- [Dataset extract]
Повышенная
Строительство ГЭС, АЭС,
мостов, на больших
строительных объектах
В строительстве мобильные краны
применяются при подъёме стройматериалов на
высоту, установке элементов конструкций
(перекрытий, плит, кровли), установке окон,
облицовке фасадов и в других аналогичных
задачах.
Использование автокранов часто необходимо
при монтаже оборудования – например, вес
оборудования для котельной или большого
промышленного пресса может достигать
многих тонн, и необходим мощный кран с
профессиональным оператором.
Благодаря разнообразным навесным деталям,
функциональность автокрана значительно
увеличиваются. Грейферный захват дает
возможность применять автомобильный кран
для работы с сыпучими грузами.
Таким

==

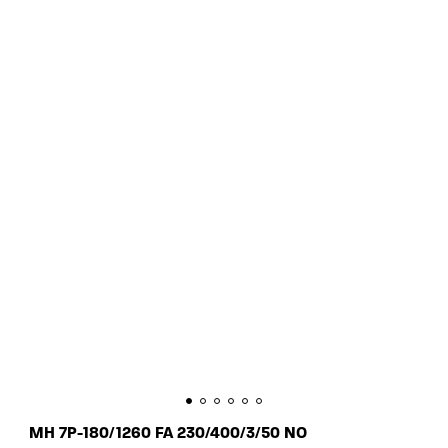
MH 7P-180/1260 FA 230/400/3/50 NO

...

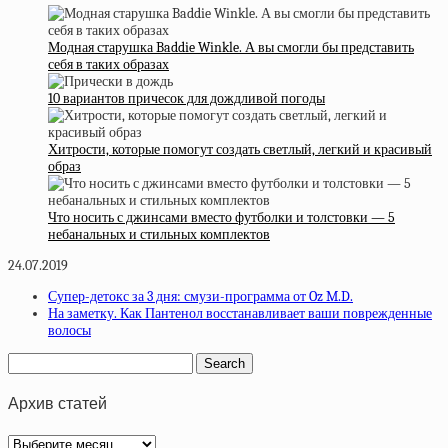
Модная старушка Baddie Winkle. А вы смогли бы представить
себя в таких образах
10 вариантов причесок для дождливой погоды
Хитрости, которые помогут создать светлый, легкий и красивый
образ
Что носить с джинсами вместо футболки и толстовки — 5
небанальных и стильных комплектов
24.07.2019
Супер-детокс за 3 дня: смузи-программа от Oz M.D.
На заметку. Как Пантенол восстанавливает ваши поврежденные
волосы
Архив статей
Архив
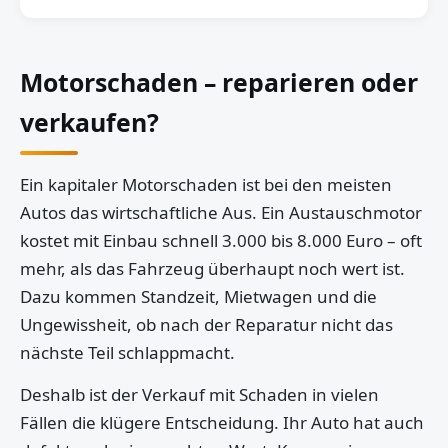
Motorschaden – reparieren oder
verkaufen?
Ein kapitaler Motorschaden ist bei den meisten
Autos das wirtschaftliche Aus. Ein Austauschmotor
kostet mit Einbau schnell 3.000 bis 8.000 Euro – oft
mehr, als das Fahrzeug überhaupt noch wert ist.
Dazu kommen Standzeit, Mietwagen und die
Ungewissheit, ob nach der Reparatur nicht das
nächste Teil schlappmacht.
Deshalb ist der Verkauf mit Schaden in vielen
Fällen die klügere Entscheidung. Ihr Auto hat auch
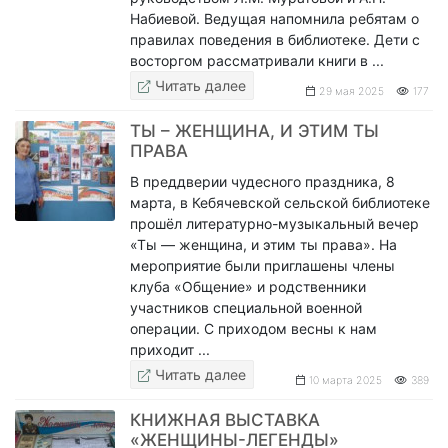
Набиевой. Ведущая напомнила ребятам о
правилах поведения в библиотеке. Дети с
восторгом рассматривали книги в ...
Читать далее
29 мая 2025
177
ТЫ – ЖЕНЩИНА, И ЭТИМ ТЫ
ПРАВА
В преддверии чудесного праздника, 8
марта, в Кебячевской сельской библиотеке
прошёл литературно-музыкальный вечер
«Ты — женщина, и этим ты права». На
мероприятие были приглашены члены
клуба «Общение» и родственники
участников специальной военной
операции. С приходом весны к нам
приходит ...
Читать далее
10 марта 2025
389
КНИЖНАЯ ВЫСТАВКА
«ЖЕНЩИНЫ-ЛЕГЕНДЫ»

- [Aim of the task]
Copy every line of the listing that contains the word "установке".

- [Task result]
высоту, установке элементов конструкций
(перекрытий, плит, кровли), установке окон,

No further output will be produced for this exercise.